Exact copies of all the entries are required, and no pictures should appear in them.

···

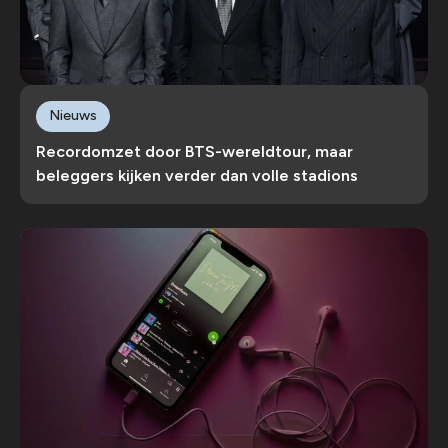
Nieuws
Recordomzet door BTS-wereldtour, maar
beleggers kijken verder dan volle stadions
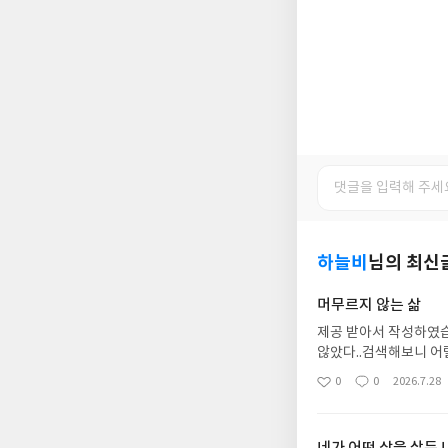
하늘비
님의 최신
머무르지 않는 삶
제공 받아서 작성하였습
않았다..검색해보니 어릴
이였다.총 4부1부 그 
0
0
2026.7.28
좋
댓
작
의 삶에 대한 글이 있었
아
글
성
삶을 살았고 어떻게 살
요
일
단어 속 삶도 죽음도 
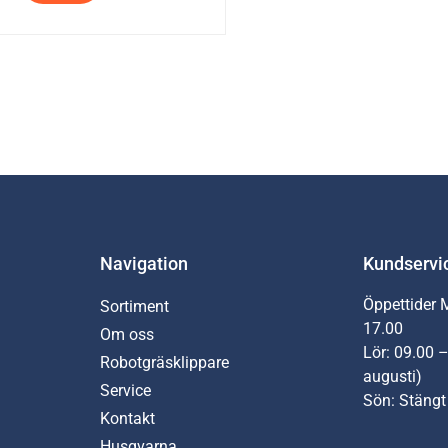
Navigation
Kundservi
Öppettider 
Sortiment
17.00
Om oss
Lör: 09.00 –
Robotgräsklippare
augusti)
Service
Sön: Stängt
Kontakt
Husqvarna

···

#### [EXERCISE RESPONSE]
Nieuws
Recordomzet door BTS-wereldtour, maar
beleggers kijken verder dan volle stadions
하늘비
님의 최신
머무르지 않는 삶
제공 받아서 작성하였습
않았다..검색해보니 어릴
이였다.총 4부1부 그 
0
0
2026.7.28
좋
댓
작
의 삶에 대한 글이 있었
아
글
성
삶을 살았고 어떻게 살
요
일
단어 속 삶도 죽음도 
Navigation
Kundservi
Öppettider 
Sortiment
17.00
Om oss
Lör: 09.00 –
Robotgräsklippare
augusti)
Service
Sön: Stängt
Kontakt
Husqvarna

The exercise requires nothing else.